The first paragraph of the introduction of The Wild Beyond the Witchlight states:

The information in this book is intended for the DM’s eyes only. If you’re planning to play through the adventure with someone else as your DM, stop reading now.

Is there a primer for specific lore/backgrounds to be used in the Wild Beyond the Witchlight that would be useful for players to know for context or for creating a campaign specific character?


For basic Feywild lore, start with the information in the Dungeon Master’s Guide.

We see in the introduction to Wild Beyond the Witchlight:

Before running this adventure, please read the “Feywild” section in the Dungeon Master’s Guide, as it contains useful information about this dusky, fantastic plane of existence.

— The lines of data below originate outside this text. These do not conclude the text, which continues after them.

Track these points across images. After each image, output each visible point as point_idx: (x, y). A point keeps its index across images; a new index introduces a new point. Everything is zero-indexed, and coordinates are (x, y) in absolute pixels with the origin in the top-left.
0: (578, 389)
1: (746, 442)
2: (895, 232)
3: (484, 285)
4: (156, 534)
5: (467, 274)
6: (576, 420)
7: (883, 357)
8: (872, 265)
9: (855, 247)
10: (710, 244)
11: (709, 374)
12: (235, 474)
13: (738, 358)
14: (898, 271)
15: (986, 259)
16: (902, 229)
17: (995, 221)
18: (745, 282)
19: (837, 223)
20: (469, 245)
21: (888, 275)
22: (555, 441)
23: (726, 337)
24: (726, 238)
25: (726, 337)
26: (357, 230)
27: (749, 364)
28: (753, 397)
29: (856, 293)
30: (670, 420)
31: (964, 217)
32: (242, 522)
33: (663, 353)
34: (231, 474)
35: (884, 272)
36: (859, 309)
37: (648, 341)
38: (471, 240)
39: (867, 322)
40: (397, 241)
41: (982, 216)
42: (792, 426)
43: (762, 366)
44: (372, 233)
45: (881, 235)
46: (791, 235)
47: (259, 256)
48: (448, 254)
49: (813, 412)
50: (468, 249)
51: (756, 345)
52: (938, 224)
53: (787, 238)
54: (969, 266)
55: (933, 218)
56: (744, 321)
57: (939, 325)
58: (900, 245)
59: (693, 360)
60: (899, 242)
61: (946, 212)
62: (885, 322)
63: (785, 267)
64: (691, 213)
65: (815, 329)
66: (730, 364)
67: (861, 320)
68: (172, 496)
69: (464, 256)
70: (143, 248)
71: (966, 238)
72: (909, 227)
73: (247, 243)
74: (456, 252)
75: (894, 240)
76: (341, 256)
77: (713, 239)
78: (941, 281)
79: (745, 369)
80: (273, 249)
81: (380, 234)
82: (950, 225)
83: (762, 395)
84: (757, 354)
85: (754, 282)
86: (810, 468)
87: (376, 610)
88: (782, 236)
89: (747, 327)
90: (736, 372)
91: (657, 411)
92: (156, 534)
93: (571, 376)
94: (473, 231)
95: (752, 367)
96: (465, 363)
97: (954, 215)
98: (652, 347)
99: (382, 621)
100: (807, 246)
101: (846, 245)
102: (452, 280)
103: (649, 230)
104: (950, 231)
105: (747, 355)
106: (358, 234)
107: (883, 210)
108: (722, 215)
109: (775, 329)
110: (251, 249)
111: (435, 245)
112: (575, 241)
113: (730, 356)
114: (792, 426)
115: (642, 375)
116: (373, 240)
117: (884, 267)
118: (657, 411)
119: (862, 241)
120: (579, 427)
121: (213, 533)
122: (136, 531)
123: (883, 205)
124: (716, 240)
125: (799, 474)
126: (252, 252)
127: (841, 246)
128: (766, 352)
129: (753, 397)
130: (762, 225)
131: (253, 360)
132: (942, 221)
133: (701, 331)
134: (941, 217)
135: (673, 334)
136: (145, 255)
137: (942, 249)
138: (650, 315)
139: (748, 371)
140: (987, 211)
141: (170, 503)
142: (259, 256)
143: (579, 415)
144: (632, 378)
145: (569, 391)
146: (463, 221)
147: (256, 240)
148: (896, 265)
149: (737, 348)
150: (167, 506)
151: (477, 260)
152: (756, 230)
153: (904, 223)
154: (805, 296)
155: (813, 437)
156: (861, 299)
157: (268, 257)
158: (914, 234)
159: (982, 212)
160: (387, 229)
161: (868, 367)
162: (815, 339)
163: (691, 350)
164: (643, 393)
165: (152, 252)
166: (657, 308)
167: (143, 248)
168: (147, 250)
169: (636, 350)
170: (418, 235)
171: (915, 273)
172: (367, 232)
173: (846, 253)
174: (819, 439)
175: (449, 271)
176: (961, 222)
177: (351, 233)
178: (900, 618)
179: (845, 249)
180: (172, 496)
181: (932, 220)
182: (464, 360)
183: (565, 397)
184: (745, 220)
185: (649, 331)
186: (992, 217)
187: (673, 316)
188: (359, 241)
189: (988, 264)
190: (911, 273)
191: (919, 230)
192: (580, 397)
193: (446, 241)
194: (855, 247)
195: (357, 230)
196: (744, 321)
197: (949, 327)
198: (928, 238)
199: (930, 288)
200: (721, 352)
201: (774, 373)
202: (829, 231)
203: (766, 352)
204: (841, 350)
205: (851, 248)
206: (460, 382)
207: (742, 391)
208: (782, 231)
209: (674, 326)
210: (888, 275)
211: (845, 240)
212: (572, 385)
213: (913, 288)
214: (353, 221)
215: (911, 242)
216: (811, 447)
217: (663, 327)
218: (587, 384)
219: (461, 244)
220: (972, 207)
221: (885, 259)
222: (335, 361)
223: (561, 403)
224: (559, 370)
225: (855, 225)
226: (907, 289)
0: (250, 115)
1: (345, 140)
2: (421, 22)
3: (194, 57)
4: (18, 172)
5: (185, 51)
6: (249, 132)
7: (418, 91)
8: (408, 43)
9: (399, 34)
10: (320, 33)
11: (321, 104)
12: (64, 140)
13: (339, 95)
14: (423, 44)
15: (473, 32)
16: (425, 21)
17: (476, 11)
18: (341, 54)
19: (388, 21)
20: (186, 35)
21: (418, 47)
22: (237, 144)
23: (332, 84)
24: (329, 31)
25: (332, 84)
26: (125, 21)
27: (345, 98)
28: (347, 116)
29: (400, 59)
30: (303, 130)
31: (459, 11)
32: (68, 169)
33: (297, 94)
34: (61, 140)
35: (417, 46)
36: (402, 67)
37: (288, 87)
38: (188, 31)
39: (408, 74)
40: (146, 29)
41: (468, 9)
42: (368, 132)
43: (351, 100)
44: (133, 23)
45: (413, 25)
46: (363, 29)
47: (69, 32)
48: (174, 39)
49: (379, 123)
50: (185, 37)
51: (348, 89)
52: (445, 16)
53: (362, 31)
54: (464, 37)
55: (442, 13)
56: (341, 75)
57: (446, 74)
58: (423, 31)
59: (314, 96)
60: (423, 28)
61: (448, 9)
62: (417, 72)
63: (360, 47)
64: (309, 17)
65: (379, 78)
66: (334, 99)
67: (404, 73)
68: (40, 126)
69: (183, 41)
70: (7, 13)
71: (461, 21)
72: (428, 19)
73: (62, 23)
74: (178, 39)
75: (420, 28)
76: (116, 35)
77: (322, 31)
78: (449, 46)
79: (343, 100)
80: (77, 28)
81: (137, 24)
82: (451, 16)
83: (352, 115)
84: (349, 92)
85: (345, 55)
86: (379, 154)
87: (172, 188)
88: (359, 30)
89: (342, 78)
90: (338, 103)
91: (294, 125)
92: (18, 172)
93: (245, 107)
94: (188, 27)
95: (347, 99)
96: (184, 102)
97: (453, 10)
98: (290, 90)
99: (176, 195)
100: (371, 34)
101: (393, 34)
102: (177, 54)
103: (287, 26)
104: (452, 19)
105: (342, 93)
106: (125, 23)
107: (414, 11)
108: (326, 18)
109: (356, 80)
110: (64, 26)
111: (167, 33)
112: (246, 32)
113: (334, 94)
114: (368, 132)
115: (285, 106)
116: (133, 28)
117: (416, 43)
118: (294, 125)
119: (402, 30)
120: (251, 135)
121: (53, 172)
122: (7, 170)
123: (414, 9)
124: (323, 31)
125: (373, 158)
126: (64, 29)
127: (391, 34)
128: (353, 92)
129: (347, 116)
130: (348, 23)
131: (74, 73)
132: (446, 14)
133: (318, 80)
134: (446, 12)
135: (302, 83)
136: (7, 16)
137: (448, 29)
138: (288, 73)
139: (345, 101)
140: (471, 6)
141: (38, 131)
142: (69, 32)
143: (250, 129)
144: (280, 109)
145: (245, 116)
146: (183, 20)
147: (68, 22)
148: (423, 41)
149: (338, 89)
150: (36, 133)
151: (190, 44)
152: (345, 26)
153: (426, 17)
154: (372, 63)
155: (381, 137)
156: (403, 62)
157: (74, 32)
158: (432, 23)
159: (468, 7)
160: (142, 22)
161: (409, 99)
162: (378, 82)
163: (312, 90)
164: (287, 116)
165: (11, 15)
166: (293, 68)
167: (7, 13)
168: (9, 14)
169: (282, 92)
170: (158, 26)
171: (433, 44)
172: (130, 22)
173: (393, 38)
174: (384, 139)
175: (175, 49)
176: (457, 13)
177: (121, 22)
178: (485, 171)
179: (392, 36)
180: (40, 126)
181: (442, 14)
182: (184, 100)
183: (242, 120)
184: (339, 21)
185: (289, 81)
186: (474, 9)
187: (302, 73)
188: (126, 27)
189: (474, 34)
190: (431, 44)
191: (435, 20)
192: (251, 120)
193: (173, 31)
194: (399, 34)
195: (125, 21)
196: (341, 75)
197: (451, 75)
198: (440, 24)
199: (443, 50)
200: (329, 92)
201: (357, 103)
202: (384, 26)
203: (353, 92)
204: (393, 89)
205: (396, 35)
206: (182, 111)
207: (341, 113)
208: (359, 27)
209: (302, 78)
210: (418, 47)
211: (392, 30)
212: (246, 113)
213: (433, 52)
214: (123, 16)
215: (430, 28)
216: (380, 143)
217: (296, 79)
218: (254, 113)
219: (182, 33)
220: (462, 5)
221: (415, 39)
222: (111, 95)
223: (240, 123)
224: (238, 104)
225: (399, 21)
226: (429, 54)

This section of the DMG contains the setting basics of the Feywild, which should be everything you need to provide to players whose characters would have a basic knowledge of that plane.

Beyond these basic details, it’s up to the DM to determine character specific details to provide. The intro to the adventure has some of this information, and if a character would know more than the basics, you can provide it to them.

There is no player facing primer on Feywild lore, because it is up to you, the DM, to determine what information each character would have as you work with the players in character creation.

One of my players made a character whose grandmother had told them stories about the carnival. When they heard the carnival was back, they went to the attic to see if their grandmother’s journals had anything about the carnival. I gave them some basic information about the carnival, and then they found an entry about the Feywild, which I took from the DMG’s flavor text:

Stepping into the portal was like settling into a warm bath, though the chill didn’t fade from the air. At first everything muted — the roar of the river around the rocks below, the chirping of frogs and crickets on shore, the evening bustle of the town behind him. . . . A moment later, the world erupted into vibrant life. Frogs and night birds sang a chorus; the air was awash with autumn scents; the moonlight painted the flowers in iridescent blue, silver, and violet; and the rushing of the river became a complex symphony.

-James Wyatt, Oath of Vigilance

Except of course, it was signed by the grandmother.